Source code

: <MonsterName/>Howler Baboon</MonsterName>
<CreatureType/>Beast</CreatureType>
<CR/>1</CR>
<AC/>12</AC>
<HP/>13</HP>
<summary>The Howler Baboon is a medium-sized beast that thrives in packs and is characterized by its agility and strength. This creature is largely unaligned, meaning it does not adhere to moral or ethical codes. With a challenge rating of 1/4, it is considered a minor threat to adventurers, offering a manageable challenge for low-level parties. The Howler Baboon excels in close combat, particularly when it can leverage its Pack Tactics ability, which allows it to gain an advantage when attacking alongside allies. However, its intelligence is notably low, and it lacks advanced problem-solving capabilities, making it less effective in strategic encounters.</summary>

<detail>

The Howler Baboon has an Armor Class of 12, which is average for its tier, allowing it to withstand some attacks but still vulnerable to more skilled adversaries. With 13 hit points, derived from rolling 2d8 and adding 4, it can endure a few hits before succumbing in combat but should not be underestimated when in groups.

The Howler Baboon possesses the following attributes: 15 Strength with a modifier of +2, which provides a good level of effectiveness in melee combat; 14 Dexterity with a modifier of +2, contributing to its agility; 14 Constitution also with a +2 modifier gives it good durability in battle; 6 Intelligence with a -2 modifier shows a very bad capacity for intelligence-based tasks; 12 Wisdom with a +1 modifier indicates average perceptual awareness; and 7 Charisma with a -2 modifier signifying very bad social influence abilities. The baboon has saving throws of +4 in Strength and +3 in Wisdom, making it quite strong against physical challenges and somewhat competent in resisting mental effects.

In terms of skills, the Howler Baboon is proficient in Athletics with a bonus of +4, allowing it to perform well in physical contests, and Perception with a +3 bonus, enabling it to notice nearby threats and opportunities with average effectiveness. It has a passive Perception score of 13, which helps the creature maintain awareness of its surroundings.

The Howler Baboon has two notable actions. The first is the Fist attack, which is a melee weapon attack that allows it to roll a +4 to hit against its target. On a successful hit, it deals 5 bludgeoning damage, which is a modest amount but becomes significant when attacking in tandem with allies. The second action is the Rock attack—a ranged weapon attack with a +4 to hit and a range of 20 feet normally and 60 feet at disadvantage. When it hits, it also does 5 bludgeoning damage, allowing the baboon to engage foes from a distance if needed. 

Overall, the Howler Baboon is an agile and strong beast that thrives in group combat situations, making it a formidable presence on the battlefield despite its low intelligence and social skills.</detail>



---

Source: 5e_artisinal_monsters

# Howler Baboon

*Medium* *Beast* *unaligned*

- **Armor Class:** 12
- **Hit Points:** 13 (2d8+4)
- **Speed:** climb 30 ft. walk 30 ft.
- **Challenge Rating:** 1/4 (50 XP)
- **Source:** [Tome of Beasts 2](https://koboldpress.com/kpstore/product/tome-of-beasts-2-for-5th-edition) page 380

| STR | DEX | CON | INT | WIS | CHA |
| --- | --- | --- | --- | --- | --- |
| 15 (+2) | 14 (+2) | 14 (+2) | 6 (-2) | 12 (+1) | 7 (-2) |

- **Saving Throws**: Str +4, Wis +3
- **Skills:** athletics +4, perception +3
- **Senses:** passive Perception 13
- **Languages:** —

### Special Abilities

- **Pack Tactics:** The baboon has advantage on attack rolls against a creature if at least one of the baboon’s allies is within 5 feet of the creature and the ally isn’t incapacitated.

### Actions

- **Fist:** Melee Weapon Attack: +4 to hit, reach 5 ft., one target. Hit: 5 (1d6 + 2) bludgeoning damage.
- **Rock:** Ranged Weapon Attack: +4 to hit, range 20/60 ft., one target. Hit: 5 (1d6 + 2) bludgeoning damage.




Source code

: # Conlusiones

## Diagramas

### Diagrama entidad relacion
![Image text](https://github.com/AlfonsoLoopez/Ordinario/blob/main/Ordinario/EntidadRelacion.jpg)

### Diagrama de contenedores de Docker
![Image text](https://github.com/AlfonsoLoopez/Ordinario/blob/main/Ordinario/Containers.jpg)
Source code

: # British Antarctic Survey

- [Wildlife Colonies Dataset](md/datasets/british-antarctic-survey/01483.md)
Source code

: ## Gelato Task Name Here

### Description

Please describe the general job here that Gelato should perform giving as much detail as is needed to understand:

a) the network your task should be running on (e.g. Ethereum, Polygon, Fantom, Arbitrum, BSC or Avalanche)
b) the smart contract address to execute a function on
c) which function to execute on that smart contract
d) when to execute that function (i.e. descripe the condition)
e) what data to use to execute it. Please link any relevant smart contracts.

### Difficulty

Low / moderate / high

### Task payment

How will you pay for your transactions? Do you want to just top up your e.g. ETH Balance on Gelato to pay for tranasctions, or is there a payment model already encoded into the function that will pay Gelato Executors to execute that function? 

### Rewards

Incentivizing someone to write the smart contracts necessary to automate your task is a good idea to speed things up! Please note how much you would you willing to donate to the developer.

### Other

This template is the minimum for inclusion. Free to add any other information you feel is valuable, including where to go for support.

==

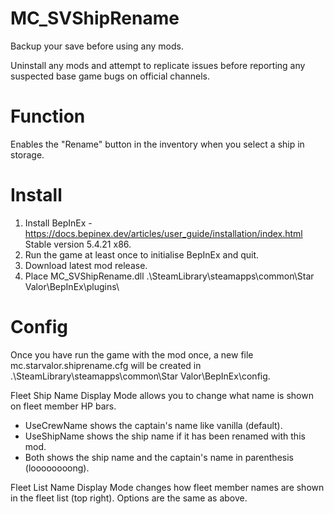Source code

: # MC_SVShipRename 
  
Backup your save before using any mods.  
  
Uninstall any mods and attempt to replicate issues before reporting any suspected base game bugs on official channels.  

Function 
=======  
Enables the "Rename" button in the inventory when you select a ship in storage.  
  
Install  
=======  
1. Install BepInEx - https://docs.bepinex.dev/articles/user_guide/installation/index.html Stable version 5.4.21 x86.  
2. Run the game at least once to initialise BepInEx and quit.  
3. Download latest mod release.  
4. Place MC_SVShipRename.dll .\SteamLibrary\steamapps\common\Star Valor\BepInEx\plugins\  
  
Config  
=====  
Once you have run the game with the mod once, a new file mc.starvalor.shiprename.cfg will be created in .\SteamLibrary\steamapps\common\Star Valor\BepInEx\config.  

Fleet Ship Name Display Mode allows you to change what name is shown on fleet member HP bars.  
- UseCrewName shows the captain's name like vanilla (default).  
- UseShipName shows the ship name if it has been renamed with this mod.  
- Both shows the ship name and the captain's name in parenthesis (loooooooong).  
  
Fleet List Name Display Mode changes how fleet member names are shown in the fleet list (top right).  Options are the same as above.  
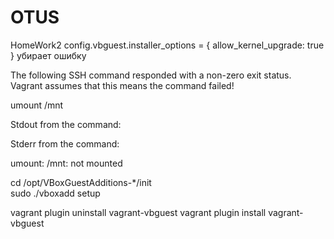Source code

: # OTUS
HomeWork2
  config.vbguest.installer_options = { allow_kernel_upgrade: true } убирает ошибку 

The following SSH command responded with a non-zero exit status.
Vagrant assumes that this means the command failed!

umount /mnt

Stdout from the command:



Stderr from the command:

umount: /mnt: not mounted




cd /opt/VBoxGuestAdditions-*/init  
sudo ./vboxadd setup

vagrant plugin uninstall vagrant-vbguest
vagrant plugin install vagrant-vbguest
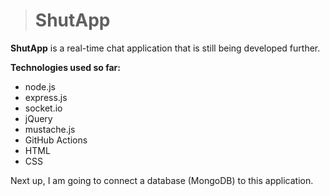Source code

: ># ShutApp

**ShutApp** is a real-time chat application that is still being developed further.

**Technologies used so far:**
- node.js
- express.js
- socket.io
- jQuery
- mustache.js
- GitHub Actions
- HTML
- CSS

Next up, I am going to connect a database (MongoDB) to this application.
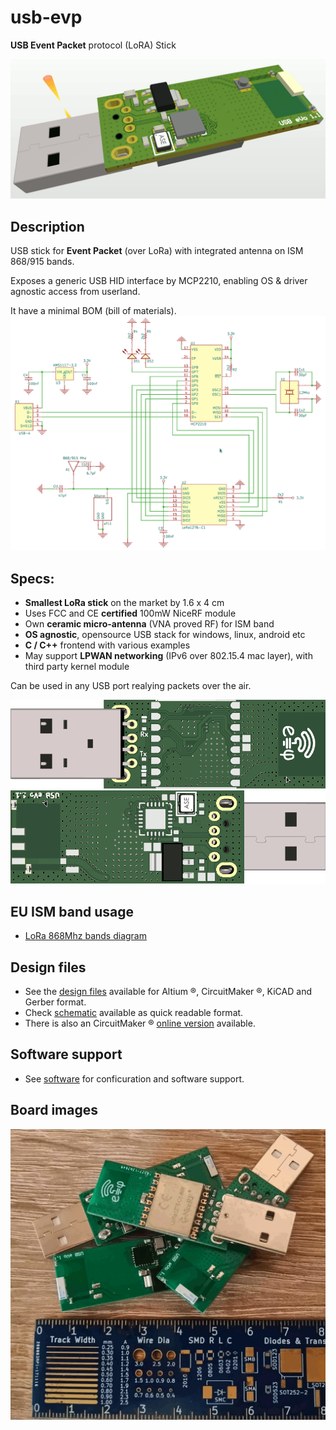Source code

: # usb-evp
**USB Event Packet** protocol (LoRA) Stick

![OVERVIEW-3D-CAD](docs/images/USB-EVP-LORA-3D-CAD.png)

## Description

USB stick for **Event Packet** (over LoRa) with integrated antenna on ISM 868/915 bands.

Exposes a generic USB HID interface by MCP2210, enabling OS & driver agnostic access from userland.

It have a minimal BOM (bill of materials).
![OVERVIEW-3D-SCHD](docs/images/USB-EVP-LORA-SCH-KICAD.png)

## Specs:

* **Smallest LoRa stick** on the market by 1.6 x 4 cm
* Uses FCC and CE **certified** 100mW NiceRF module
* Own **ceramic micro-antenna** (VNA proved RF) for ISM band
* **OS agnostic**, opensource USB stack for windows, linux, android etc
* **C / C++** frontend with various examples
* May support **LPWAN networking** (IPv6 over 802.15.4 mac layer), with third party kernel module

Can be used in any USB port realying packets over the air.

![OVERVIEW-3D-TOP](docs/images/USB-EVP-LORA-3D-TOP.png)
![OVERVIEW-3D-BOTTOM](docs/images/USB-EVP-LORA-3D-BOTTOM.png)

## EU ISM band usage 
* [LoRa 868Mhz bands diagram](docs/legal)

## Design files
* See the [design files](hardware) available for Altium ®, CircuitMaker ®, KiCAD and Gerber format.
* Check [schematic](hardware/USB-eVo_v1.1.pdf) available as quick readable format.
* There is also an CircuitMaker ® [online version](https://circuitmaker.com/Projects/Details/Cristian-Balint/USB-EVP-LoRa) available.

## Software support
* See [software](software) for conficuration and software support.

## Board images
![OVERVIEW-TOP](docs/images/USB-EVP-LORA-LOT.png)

Task description -
Copy out every line of the rows above word for word, from the line with "USB stick for" up to and including the line with "There is also".

Finished task -
USB stick for **Event Packet** (over LoRa) with integrated antenna on ISM 868/915 bands.

Exposes a generic USB HID interface by MCP2210, enabling OS & driver agnostic access from userland.

It have a minimal BOM (bill of materials).
![OVERVIEW-3D-SCHD](docs/images/USB-EVP-LORA-SCH-KICAD.png)

## Specs:

* **Smallest LoRa stick** on the market by 1.6 x 4 cm
* Uses FCC and CE **certified** 100mW NiceRF module
* Own **ceramic micro-antenna** (VNA proved RF) for ISM band
* **OS agnostic**, opensource USB stack for windows, linux, android etc
* **C / C++** frontend with various examples
* May support **LPWAN networking** (IPv6 over 802.15.4 mac layer), with third party kernel module

Can be used in any USB port realying packets over the air.

![OVERVIEW-3D-TOP](docs/images/USB-EVP-LORA-3D-TOP.png)
![OVERVIEW-3D-BOTTOM](docs/images/USB-EVP-LORA-3D-BOTTOM.png)

## EU ISM band usage 
* [LoRa 868Mhz bands diagram](docs/legal)

## Design files
* See the [design files](hardware) available for Altium ®, CircuitMaker ®, KiCAD and Gerber format.
* Check [schematic](hardware/USB-eVo_v1.1.pdf) available as quick readable format.
* There is also an CircuitMaker ® [online version](https://circuitmaker.com/Projects/Details/Cristian-Balint/USB-EVP-LoRa) available.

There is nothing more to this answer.